If you plan to commit higher amounts in fixed deposits, you should keep in mind that interest rates are likely to increase even more.

So remember to space out your term deposits to take advantage of higher interest rates.

Sovereign bonds

The Indian government now allows retail investors to invest in sovereign bonds.

In November 2021, the RBI launched the Retail Direct Scheme. Under this program, you can open a ‘Retail Direct Gilt Account’ online and immediately start investing in GoI bonds.

With this account, you have access to both the primary market (buying G-secs directly from the RBI) and the secondary market (buying from other investors at the prevailing market price).

So, as a retail investor, you will be able to invest in Government of India Treasury Bills, Central Government Bonds, Government Bonds, State Development Loans (SDLs) and Sovereign Gold Bonds (GBS).

There is no charge to open and maintain the RDG account with RBI. All you have to pay is a nominal payment gateway fee when trading in G-secs.

Corporate debentures

Just like government and financial institutions, businesses also need credit.

They can take out loans from banks to finance their projects, but they are aware of the fact that interest rates are rising.

Thus, they will also seek to raise funds from retail investors. They can do this by issuing debentures. These are fixed income securities backed by fixed assets of a business, such as plant and machinery.

Corporate debentures may offer higher interest rates than bank FDs and government bonds, but they offer the security of neither.

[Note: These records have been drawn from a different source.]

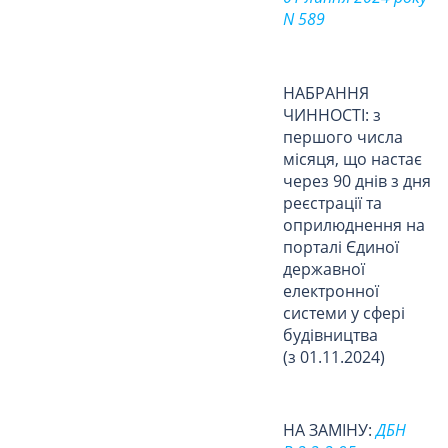
N 589
НАБРАННЯ
ЧИННОСТІ: з
першого числа
місяця, що настає
через 90 днів з дня
реєстрації та
оприлюднення на
порталі Єдиної
державної
електронної
системи у сфері
будівництва
(з 01.11.2024)
НА ЗАМІНУ:
ДБН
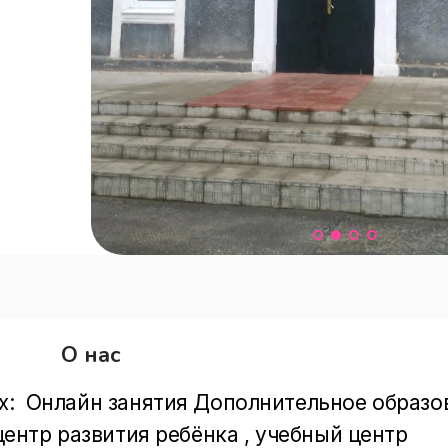
О нас
х:  Онлайн занятия Дополнительное образо
 центр развития ребёнка , учебный центр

They come with credit ratings issued by rating agencies. However, it is up to the investor to decide if they want to believe these ratings. Indeed, rating agencies do not have a great reputation when it comes to warning investors of a possible default.

Stocks of companies with pricing power (and low leverage)

Why are we talking about stocks in this editorial?

Well, there is a category of companies in the market which are different from others. It’s not that their stock prices are immune to rising interest rates. But they are resilient.

These are companies with pricing power. By this we mean companies that are able to pass on cost increases due to inflation to their customers.

In other words, their customers pay for the higher input prices. This guarantees stable margins for these companies. And those steady earnings and dividend payouts.

What does this have to do with higher interest rates?

Well, central banks raise rates to control inflation. Thus, companies that cannot raise prices suffer from lower margins. They also suffer from high interest rates if they have debt on their books. Thus, these actions are hammered.

On the other hand, if a company can handle inflation on its own and doesn’t have a lot of debt (or isn’t in debt), its stock is largely immune to a crash.

If purchased at a reasonable valuation, these stocks could be your multibagger stocks for the next 10 years.


This may seem like an odd choice.

The the price of gold falls and with good reason. Higher interest rates offer a good alternative for investors looking for security as well as some return on investment.

Since gold does not pay interest, its price tends to come under pressure when interest rates rise around the world.

But now is the perfect time to invest in gold.

After all, what better opportunity do long-term investors have to buy gold at a bargain price?

The recent correction in gold provides such an opportunity. Smart investors would do well to buy gold cautiously.

Once the interest rate cycle turns down again, gold will be the main beneficiary.

Disclaimer: This article is provided for informational purposes only. This is not a stock recommendation and should not be treated as such.